Namsnanny, maybe Idk whereof I speak because I'm not estranged at the moment (who knows what the future holds?) though I do have friends who are. But, imo, your reaction is good, if only because you know you tried - and, in later years, you can tell your gc that you tried. Sorry you're feeling down today and sending hugs!
Dontask me, I'm glad you're coming to terms with your situation and have a "mission," as you call it, that helps you feel better. I don't want to raise false hopes, but isn't it possible that your gc will reach out to you when they are old enough to do so on their own? I know it doesn't necessarily happen, but Iv heard of it, even on here, I think. So you may see them again, even if, sadly, it's not for a long, long time.
And that's why, Aqua, I don't think gd will "forget all about" you. The fact that she expresses missing you shows you are an important person in her life. Her parents can loosen the ties , but they can't erase all the fond memories. Again, I don't want to raise false hopes, but I believe she will reach out to you again someday when she can do things on her own.
Oh, and I want to amend something I said earlier. I don't think as and dil are calling sister "grandma" out of respect for xh. I imagine it's for gd's sake. How can her great-aunt be married to grampa? Confusing for a child and yet a very messy situation to explain. I'm not crazy about the way the parents are handling it, but I suspect they don't want to have to tell her that people do what your xh and sister did. So they'd rather she not know that sister was ever that, your sister. I don't like this - secrets and lies - not a very good plan, imo. But it's a complicated situation that sister and xh created. And I'm not sure if there's any "good" way to handle it. I just hope that realizing that they might be calling sister "grandma" for gd's sake might make it easier for you to bear.
If that's what they're doing, I get why they don't want you to explain that sister is, in fact, your sister. But I don't think they should have expected you to know that. We're none of us mind readers, after all. If you get to talk with as, and if you think Iv hit on the true reason for this, perhaps you can tell him that you understand now and that you won't mention anything like that again? I know you didn't ask for advice, but I just can't help that you might be able to resume a relationship w/ gd if the parents see they can trust you to follow their t & c.

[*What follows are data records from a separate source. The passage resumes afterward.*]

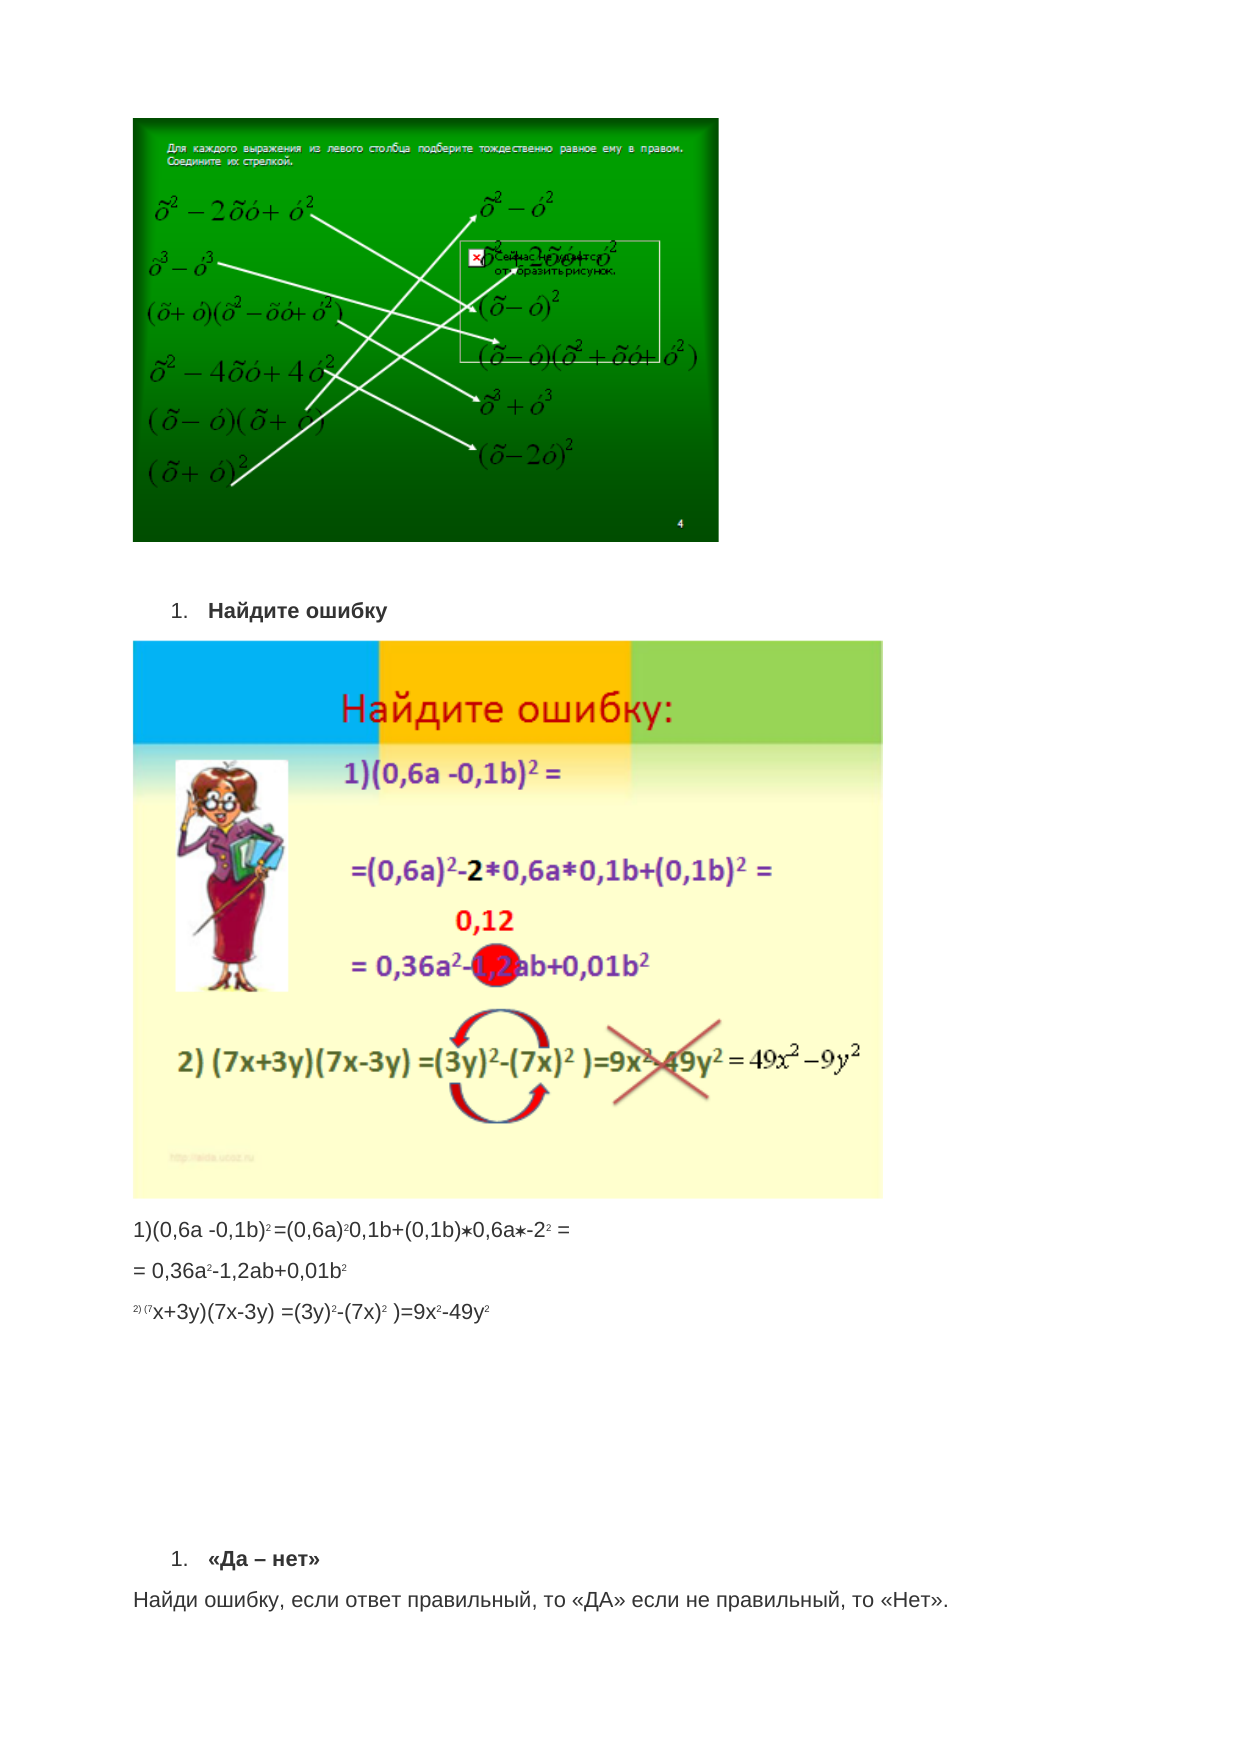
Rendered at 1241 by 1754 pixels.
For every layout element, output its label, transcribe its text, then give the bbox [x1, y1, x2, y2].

list Найдите ошибку [170, 598, 1107, 623]
list «Да – нет» [170, 1546, 1107, 1571]
picture [132, 638, 883, 1202]
text 1)(0,6a -0,1b)2 =(0,6a)20,1b+(0,1b)0,6a-22 = [133, 1217, 1107, 1242]
picture [132, 118, 719, 542]
text Найди ошибку, если ответ правильный, то «ДА» если не правильный, то «Нет». [133, 1587, 1107, 1612]
text 2) (7x+3y)(7x-3y) =(3у)2-(7х)2 )=9x2-49y2 [133, 1299, 1107, 1324]
text = 0,36a2-1,2аb+0,01b2 [133, 1258, 1107, 1283]
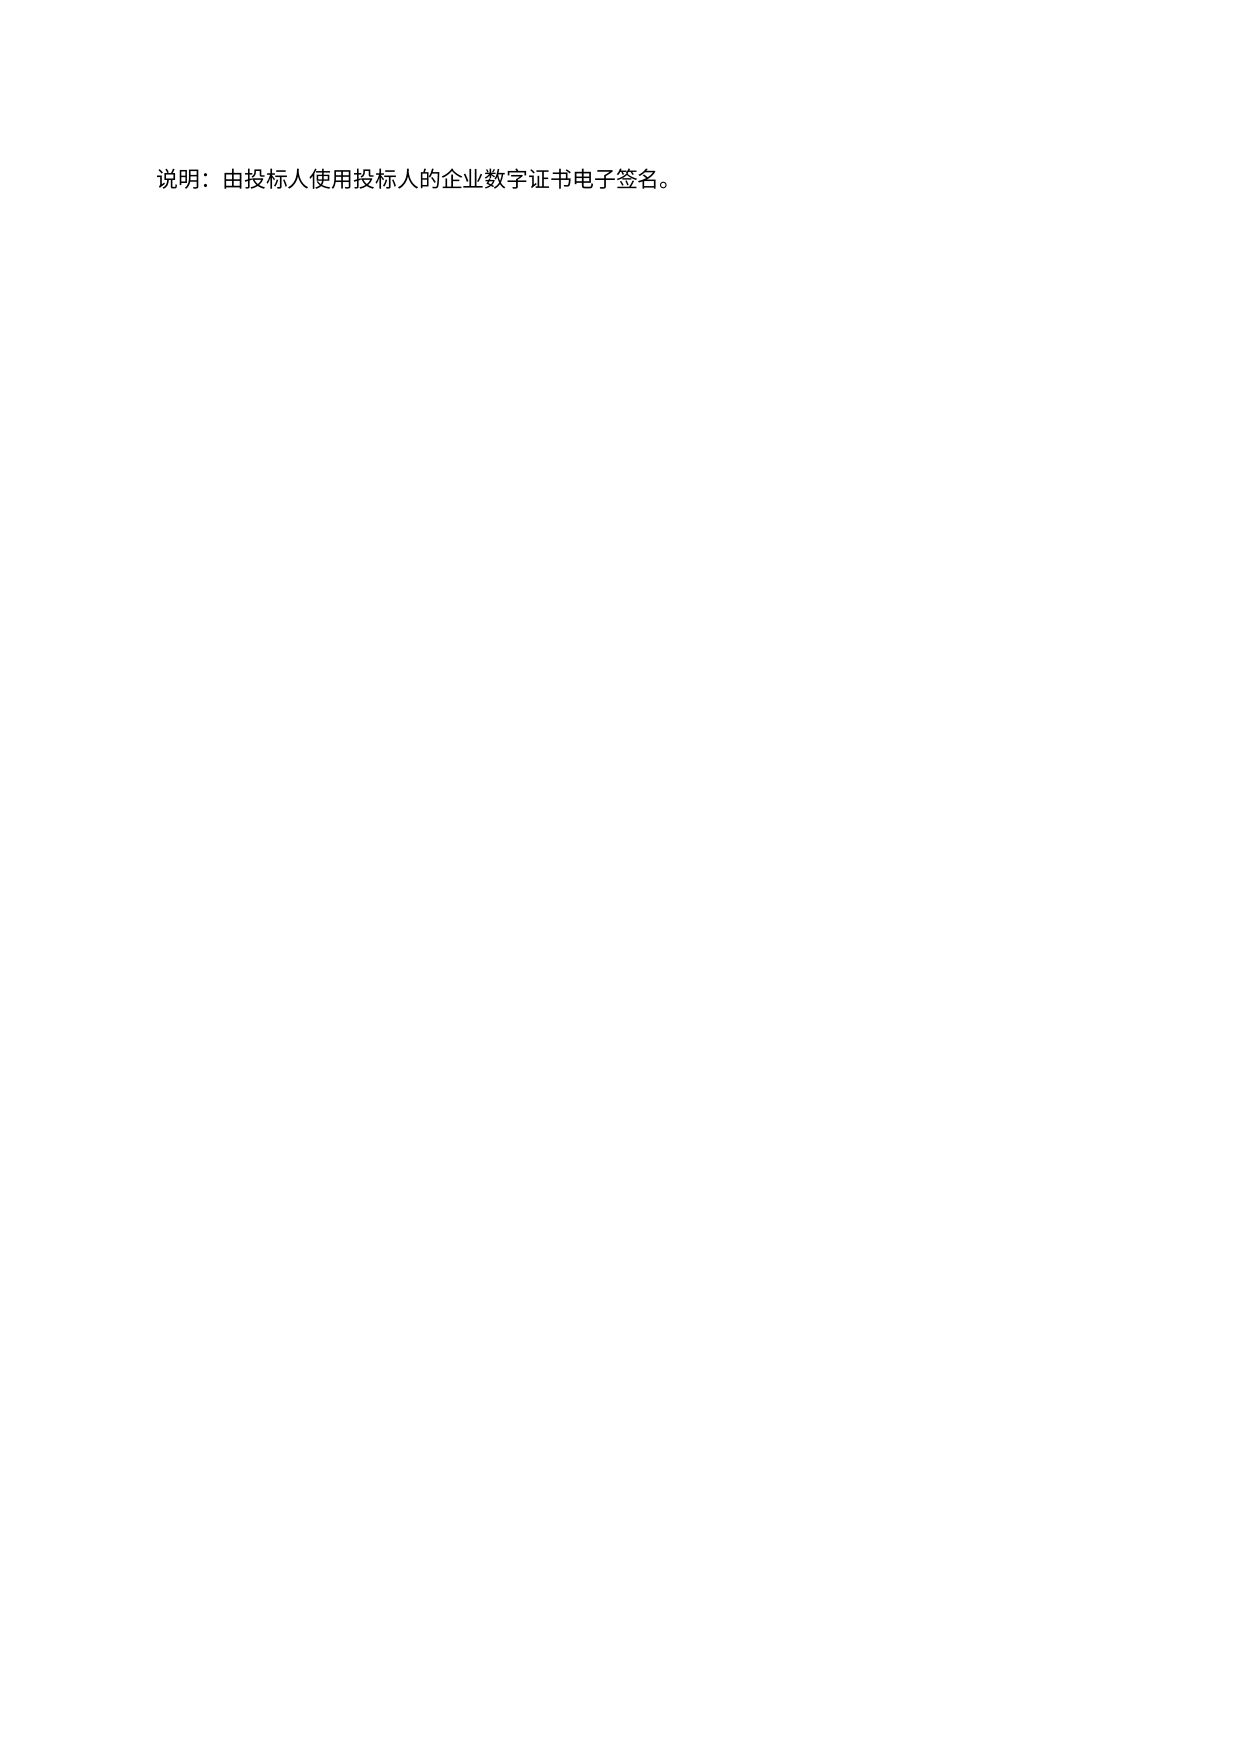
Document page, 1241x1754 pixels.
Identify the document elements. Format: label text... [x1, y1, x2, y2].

text 说明：由投标人使用投标人的企业数字证书电子签名。 [156, 162, 1084, 194]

I don't get why they told gd you aren't "family" though. Why can't there be two gms from as' side - a gm and a sgm (stepgrandmother)? Lots of families have that situation. Or did they mean you're not "immediate family," as I think agnurse mentioned? They may have simply meant you're not part of the core family that includes just them and gd. If you get a chance, I would ask as what "not family" means just as a question, not a complaint.
I know some posters didn't find agnurse' distinguishing between immediate and extended family helpful. But if that's all as and dil meant, then perhaps it's not as bad as it sounded when gd said it. If they meant more than that, then I don't get it and I'm very sorry.